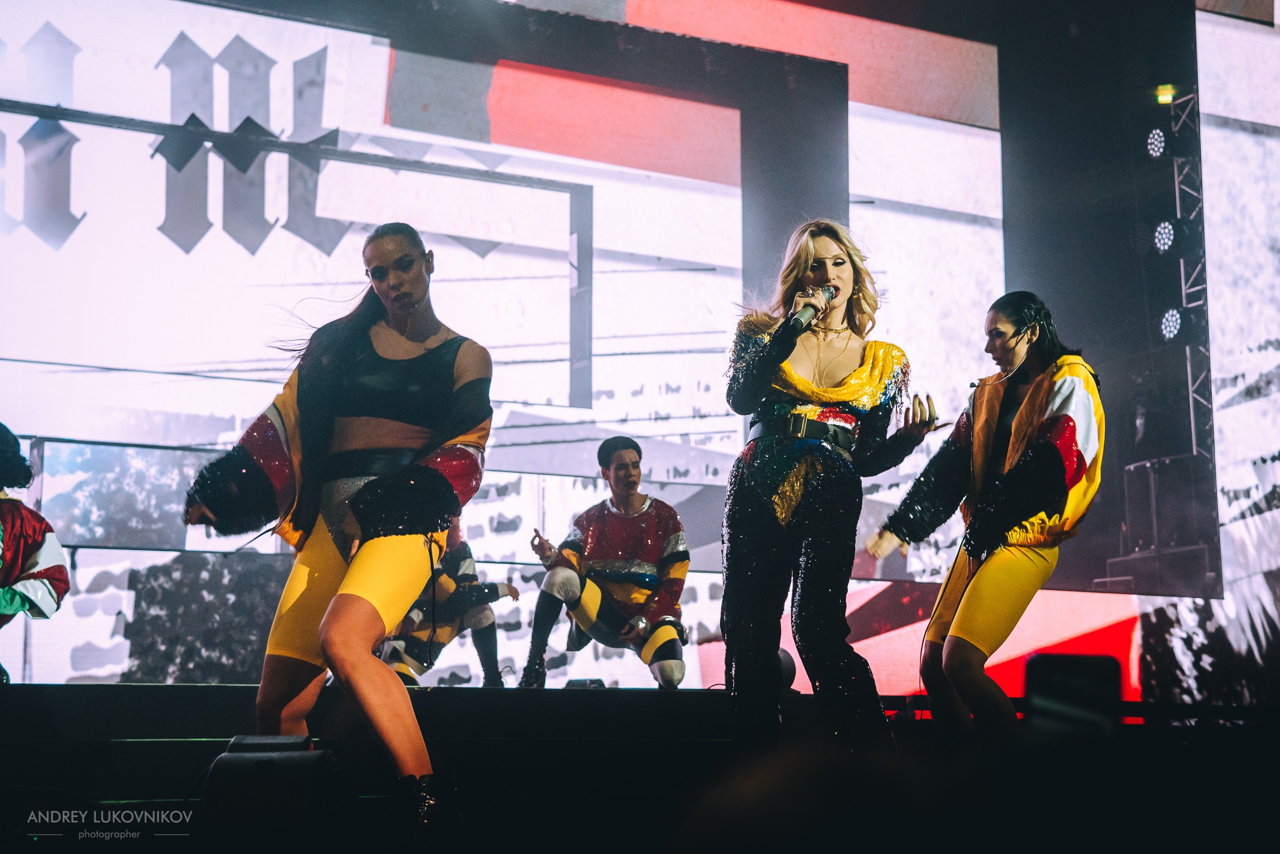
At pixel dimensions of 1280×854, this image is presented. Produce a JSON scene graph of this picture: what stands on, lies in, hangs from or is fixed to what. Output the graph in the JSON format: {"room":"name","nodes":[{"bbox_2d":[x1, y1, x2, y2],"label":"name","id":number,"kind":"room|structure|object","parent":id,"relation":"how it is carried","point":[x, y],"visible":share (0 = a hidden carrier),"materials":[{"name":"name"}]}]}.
{"room":"event hall","nodes":[
{"label":"event hall","id":0,"kind":"room"},
{"bbox_2d":[0,682,1279,853],"label":"stage floor","id":1,"kind":"structure","parent":0,"point":[499,696],"materials":[{"name":"black wood"}]},
{"bbox_2d":[0,425,68,685],"label":"person","id":2,"kind":"object","parent":1,"relation":"on","point":[31,561],"visible":0.98},
{"bbox_2d":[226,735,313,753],"label":"stage light","id":3,"kind":"object","parent":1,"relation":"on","point":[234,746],"visible":0.48,"materials":[{"name":"black"}]},
{"bbox_2d":[193,736,348,850],"label":"stage monitor","id":4,"kind":"object","parent":1,"relation":"on","point":[259,761],"visible":0.97,"materials":[{"name":"black"}]},
{"bbox_2d":[182,221,495,851],"label":"woman","id":5,"kind":"object","parent":1,"relation":"on","point":[349,584],"visible":0.98},
{"bbox_2d":[378,521,518,685],"label":"person","id":6,"kind":"object","parent":1,"relation":"on","point":[497,596],"visible":0.51},
{"bbox_2d":[563,678,605,689],"label":"stage light","id":7,"kind":"object","parent":1,"relation":"on","point":[569,683],"visible":0.67,"materials":[{"name":"black"}]},
{"bbox_2d":[519,436,689,690],"label":"man","id":8,"kind":"object","parent":1,"relation":"on","point":[634,514],"visible":0.99},
{"bbox_2d":[1,0,1279,705],"label":"led screen","id":9,"kind":"object","parent":1,"relation":"on","point":[534,270],"visible":0.9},
{"bbox_2d":[778,648,796,692],"label":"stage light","id":10,"kind":"object","parent":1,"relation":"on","point":[790,668],"visible":0.37,"materials":[{"name":"black"}]},
{"bbox_2d":[722,220,933,751],"label":"woman","id":11,"kind":"object","parent":1,"relation":"on","point":[750,509],"visible":0.99},
{"bbox_2d":[783,284,837,330],"label":"microphone","id":12,"kind":"object","parent":11,"relation":"in","point":[802,317],"visible":0.83,"materials":[{"name":"black metal"}]},
{"bbox_2d":[864,289,1106,737],"label":"woman","id":13,"kind":"object","parent":1,"relation":"on","point":[1015,442],"visible":0.97},
{"bbox_2d":[1022,654,1120,736],"label":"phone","id":14,"kind":"object","parent":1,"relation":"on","point":[1100,683],"visible":0.75,"materials":[{"name":"black"}]},
{"bbox_2d":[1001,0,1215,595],"label":"column","id":15,"kind":"structure","parent":1,"relation":"on","point":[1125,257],"materials":[{"name":"black"}]},
{"bbox_2d":[1151,89,1213,487],"label":"lighting truss","id":16,"kind":"object","parent":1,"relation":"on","point":[1188,369],"visible":0.7,"materials":[{"name":"metal"}]},
{"bbox_2d":[1145,126,1167,158],"label":"stage light","id":17,"kind":"object","parent":16,"relation":"attached to","point":[1158,138],"visible":0.88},
{"bbox_2d":[1152,220,1175,254],"label":"stage light","id":18,"kind":"object","parent":16,"relation":"attached to","point":[1166,240],"visible":0.79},
{"bbox_2d":[1154,84,1176,104],"label":"stage light","id":19,"kind":"object","parent":16,"relation":"attached to","point":[1168,98],"visible":0.88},
{"bbox_2d":[1159,308,1184,341],"label":"stage light","id":20,"kind":"object","parent":16,"relation":"attached to","point":[1176,322],"visible":0.77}
]}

◆ Task directions ◆
Please write out the whole listing exactly, but not the pictures in it.

◆ Your solution ◆
At pixel dimensions of 1280×854, this image is presented. Produce a JSON scene graph of this picture: what stands on, lies in, hangs from or is fixed to what. Output the graph in the JSON format: {"room":"name","nodes":[{"bbox_2d":[x1, y1, x2, y2],"label":"name","id":number,"kind":"room|structure|object","parent":id,"relation":"how it is carried","point":[x, y],"visible":share (0 = a hidden carrier),"materials":[{"name":"name"}]}]}.
{"room":"event hall","nodes":[
{"label":"event hall","id":0,"kind":"room"},
{"bbox_2d":[0,682,1279,853],"label":"stage floor","id":1,"kind":"structure","parent":0,"point":[499,696],"materials":[{"name":"black wood"}]},
{"bbox_2d":[0,425,68,685],"label":"person","id":2,"kind":"object","parent":1,"relation":"on","point":[31,561],"visible":0.98},
{"bbox_2d":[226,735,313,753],"label":"stage light","id":3,"kind":"object","parent":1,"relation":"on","point":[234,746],"visible":0.48,"materials":[{"name":"black"}]},
{"bbox_2d":[193,736,348,850],"label":"stage monitor","id":4,"kind":"object","parent":1,"relation":"on","point":[259,761],"visible":0.97,"materials":[{"name":"black"}]},
{"bbox_2d":[182,221,495,851],"label":"woman","id":5,"kind":"object","parent":1,"relation":"on","point":[349,584],"visible":0.98},
{"bbox_2d":[378,521,518,685],"label":"person","id":6,"kind":"object","parent":1,"relation":"on","point":[497,596],"visible":0.51},
{"bbox_2d":[563,678,605,689],"label":"stage light","id":7,"kind":"object","parent":1,"relation":"on","point":[569,683],"visible":0.67,"materials":[{"name":"black"}]},
{"bbox_2d":[519,436,689,690],"label":"man","id":8,"kind":"object","parent":1,"relation":"on","point":[634,514],"visible":0.99},
{"bbox_2d":[1,0,1279,705],"label":"led screen","id":9,"kind":"object","parent":1,"relation":"on","point":[534,270],"visible":0.9},
{"bbox_2d":[778,648,796,692],"label":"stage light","id":10,"kind":"object","parent":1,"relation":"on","point":[790,668],"visible":0.37,"materials":[{"name":"black"}]},
{"bbox_2d":[722,220,933,751],"label":"woman","id":11,"kind":"object","parent":1,"relation":"on","point":[750,509],"visible":0.99},
{"bbox_2d":[783,284,837,330],"label":"microphone","id":12,"kind":"object","parent":11,"relation":"in","point":[802,317],"visible":0.83,"materials":[{"name":"black metal"}]},
{"bbox_2d":[864,289,1106,737],"label":"woman","id":13,"kind":"object","parent":1,"relation":"on","point":[1015,442],"visible":0.97},
{"bbox_2d":[1022,654,1120,736],"label":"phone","id":14,"kind":"object","parent":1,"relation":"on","point":[1100,683],"visible":0.75,"materials":[{"name":"black"}]},
{"bbox_2d":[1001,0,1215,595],"label":"column","id":15,"kind":"structure","parent":1,"relation":"on","point":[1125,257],"materials":[{"name":"black"}]},
{"bbox_2d":[1151,89,1213,487],"label":"lighting truss","id":16,"kind":"object","parent":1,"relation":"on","point":[1188,369],"visible":0.7,"materials":[{"name":"metal"}]},
{"bbox_2d":[1145,126,1167,158],"label":"stage light","id":17,"kind":"object","parent":16,"relation":"attached to","point":[1158,138],"visible":0.88},
{"bbox_2d":[1152,220,1175,254],"label":"stage light","id":18,"kind":"object","parent":16,"relation":"attached to","point":[1166,240],"visible":0.79},
{"bbox_2d":[1154,84,1176,104],"label":"stage light","id":19,"kind":"object","parent":16,"relation":"attached to","point":[1168,98],"visible":0.88},
{"bbox_2d":[1159,308,1184,341],"label":"stage light","id":20,"kind":"object","parent":16,"relation":"attached to","point":[1176,322],"visible":0.77}
]}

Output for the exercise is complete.